Mein Blick wanderte vom Hauptgebäude hoch in den wolkenverhangenen Himmel.

»Ich hoffe, du hast es da oben gut.«

Noch eine Weile schaute ich einfach in den Himmel und lauschte dem Regen, wie er gegen die Scheibe prasselte.
Dadurch, dass ich so vertieft war in meinen Gedanken, hatte ich nicht mitbekommen, wie Damien zurückgekommen war.
Erst als ich im Augenwinkel wahrnahm, wie sich jemand neben mich gestellt hatte und ich rüberschaute, bemerkte ich ihn.

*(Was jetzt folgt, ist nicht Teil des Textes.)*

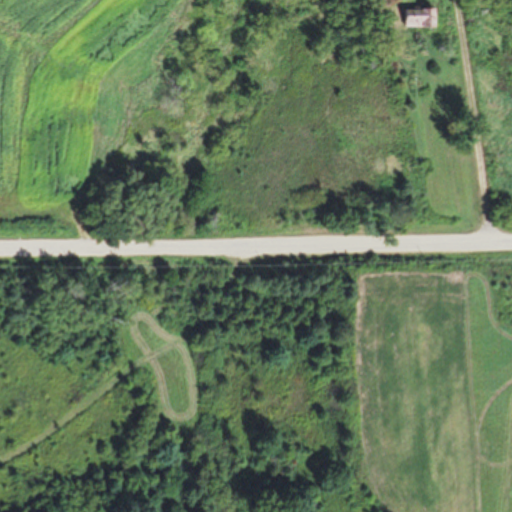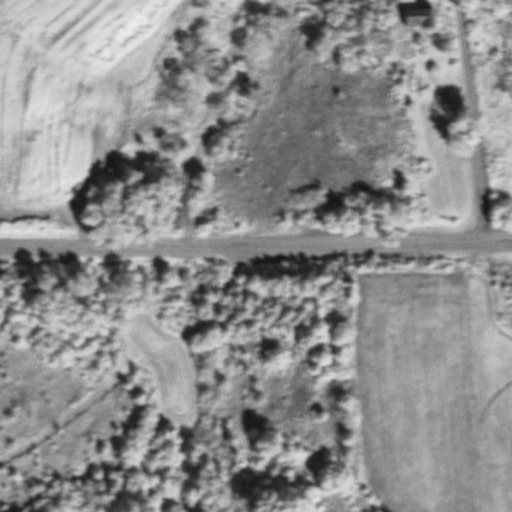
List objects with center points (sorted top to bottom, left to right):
building: (417, 18)
road: (256, 246)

»Ich glaube, ich werde hingehen. Denn das ist sicher das, was Marius möchte«, teilte ich ihm meine Entscheidung mit.
»Das glaube ich auch. Ich schreibe dir den Termin, wenn ich ihn weiß«
»Danke«
»Nichts zu danken«
Während ich wieder nach draußen sah, hielt Damien mir ein Glas Wasser vor die Nase.
Dieses nahm ich dankend an und trank direkt Mal einen Schluck.

»Gibt es noch was, was du gerne besprechen möchtest?«, kam die Frage von dem Weißkittel neben mir.
»Im Moment nicht«, verneinte ich nach einem Moment nachdenken.
»Okay. Dann schlage ich vor, dass wir uns am Samstag wieder sehen.«
Zustimmend nickte ich.
»Trink dein Glas noch leer. Danach bist du entlassen.« Er deutete auf das noch halb volle Glas in meiner Hand.
Schnell trank ich es leer und stellte es zu der Wasserflasche auf den Schreibtisch.

»Komm. Ich begleite dich noch eben raus«, meinte Damien und verließ als erster das Büro. Ich folgte ihm und wir verließen die Wache.

Vor der Tür zog ich meine Hoodiekapuze und die meiner Jacke über meinen Kopf.
»Komm gut nach Hause. Pass auf dich auf und bis Samstag«, waren seine Worte zur Verabschiedung.
»Bis Samstag«, erwiderte ich das und machte mich auf den Weg zum Bus.

Zum Glück befindet sich an der Haltestelle ein Bushäuschen, was mich von dem vom Himmel kommenden nass schützen konnte.
Mit dem Bus ging es nach Hause.
Im Haus angekommen rief ich ein »Bin wieder da!«, Richtung Wohnzimmer, damit Dad bescheid wusste, dass ich heile Zuhause angekommen war.
Danach ging ich auf mein Zimmer und setzte mich meinen Schreibtisch. Dort begrüßte mich mein aufgeschlagener Collageblock mit den halbherzig aufgeschrieben Hausaufgaben, dessen Rest ich noch erledigen musste.

Lust meinem Kopf das nach dem Termin noch anzutun hatte ich nicht, aber auf Stress mit den Lehrern konnte ich verzichten.
Deshalb setzte ich mich unmotiviert und müde an die übrigen Aufgaben.